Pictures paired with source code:
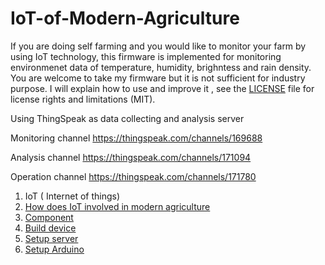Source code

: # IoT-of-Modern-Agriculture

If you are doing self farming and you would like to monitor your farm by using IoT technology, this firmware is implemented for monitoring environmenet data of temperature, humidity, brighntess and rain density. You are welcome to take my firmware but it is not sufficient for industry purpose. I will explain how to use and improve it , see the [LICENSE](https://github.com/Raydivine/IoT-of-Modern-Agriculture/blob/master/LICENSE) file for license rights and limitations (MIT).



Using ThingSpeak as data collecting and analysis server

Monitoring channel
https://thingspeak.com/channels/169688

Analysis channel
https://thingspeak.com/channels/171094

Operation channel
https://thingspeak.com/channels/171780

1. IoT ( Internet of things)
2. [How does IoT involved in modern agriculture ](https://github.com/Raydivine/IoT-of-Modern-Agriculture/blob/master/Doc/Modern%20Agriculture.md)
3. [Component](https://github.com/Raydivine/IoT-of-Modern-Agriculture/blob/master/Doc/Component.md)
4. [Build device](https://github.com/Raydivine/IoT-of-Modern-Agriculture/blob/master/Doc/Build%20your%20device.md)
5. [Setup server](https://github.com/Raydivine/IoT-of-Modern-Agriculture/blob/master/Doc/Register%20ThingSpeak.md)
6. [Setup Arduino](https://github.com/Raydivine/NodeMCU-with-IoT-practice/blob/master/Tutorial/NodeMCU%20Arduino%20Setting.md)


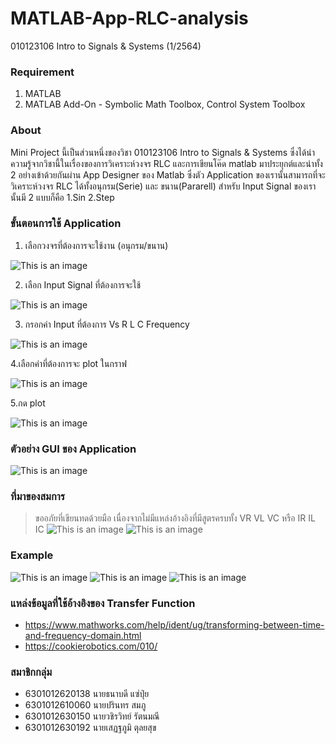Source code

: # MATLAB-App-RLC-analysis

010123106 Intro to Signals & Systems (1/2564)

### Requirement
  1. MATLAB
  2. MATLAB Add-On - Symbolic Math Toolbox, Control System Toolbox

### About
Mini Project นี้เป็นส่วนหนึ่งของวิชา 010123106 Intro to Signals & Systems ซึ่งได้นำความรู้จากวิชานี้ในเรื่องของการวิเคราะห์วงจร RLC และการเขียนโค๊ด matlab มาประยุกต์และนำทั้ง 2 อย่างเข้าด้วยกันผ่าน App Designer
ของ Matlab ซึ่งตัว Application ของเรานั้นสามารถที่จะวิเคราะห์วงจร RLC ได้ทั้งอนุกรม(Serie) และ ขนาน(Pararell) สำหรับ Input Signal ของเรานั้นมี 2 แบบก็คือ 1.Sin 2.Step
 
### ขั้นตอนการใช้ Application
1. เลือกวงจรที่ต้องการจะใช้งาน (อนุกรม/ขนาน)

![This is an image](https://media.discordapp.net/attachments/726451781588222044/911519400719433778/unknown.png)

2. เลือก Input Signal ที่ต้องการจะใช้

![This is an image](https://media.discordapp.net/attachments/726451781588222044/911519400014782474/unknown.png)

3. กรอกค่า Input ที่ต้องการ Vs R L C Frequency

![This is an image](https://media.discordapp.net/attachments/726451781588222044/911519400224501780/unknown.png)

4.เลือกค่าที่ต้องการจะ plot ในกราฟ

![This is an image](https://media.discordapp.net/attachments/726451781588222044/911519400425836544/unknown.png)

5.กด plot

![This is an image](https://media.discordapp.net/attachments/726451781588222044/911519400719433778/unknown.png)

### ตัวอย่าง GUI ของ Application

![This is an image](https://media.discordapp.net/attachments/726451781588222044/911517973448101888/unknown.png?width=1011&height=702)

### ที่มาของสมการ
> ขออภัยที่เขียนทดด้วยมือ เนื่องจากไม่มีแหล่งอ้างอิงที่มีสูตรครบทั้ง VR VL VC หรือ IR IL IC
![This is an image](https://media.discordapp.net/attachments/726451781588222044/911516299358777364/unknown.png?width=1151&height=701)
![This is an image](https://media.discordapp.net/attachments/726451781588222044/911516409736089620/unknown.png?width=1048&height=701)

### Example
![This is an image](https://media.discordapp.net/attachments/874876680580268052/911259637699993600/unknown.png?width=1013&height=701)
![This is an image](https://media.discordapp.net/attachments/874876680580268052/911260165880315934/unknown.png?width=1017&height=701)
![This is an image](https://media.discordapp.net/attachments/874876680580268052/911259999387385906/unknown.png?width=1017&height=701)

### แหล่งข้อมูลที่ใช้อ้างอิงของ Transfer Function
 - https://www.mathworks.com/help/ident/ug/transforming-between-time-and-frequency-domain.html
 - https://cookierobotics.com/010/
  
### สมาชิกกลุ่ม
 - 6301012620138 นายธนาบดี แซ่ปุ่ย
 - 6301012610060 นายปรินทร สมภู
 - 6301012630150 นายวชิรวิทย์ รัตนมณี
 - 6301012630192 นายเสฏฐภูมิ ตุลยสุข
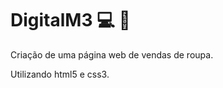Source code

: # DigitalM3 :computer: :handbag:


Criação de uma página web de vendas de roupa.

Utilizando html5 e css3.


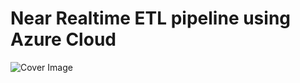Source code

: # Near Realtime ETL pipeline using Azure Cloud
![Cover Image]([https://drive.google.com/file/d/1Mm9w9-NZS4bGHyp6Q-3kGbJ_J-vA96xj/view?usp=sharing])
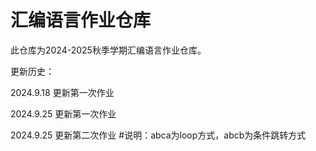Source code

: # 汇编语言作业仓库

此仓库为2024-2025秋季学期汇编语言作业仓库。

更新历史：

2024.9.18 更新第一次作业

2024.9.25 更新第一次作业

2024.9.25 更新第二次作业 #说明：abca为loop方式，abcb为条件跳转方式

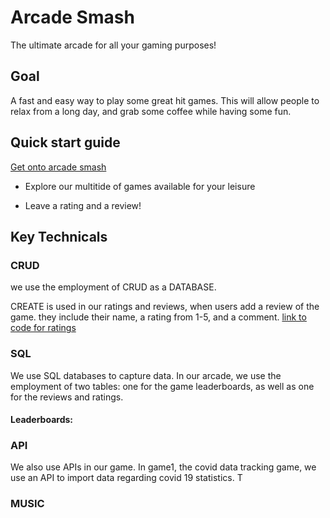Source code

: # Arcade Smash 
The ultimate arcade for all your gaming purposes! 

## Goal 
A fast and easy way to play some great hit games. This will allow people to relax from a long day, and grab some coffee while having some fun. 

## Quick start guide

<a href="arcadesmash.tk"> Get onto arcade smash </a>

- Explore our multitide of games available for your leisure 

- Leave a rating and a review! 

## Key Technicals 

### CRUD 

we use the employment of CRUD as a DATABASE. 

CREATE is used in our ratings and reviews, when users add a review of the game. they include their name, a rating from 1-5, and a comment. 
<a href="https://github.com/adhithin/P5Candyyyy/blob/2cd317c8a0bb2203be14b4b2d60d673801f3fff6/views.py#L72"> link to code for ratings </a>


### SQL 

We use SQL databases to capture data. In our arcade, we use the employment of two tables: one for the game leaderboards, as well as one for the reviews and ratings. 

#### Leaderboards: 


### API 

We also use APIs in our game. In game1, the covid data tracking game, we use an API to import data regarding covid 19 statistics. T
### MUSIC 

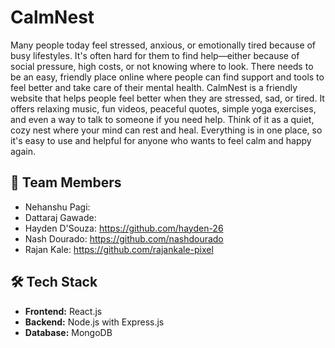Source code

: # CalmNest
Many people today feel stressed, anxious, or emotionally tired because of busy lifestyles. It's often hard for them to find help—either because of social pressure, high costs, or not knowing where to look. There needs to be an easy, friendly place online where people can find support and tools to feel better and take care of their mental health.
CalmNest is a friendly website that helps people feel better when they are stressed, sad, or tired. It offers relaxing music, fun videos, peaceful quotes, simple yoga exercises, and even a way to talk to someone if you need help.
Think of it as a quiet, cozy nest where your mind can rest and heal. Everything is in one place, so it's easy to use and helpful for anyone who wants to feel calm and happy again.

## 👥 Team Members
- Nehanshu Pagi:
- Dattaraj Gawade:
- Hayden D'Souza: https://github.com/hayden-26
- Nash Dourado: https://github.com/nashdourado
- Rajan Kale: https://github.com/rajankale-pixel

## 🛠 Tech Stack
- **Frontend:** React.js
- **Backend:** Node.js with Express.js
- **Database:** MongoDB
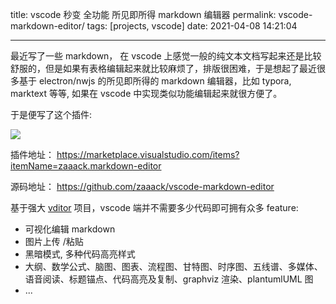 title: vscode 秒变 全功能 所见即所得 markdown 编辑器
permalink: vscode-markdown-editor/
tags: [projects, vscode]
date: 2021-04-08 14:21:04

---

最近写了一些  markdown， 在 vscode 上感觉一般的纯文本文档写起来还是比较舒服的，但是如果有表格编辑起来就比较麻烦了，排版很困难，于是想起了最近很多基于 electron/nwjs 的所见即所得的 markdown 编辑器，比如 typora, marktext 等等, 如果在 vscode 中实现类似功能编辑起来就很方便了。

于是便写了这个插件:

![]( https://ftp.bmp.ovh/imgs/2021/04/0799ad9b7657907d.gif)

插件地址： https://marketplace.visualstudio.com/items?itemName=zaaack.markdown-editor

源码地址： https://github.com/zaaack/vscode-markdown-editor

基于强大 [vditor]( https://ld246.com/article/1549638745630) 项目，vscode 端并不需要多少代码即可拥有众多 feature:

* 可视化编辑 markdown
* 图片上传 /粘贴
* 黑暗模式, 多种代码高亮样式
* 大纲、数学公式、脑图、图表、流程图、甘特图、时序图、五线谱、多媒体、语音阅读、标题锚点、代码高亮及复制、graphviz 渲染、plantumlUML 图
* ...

**Exercise directions:** Using the entries, return every line where the word "plot" can be found.

**Written answer:**
4.เลือกค่าที่ต้องการจะ plot ในกราฟ
5.กด plot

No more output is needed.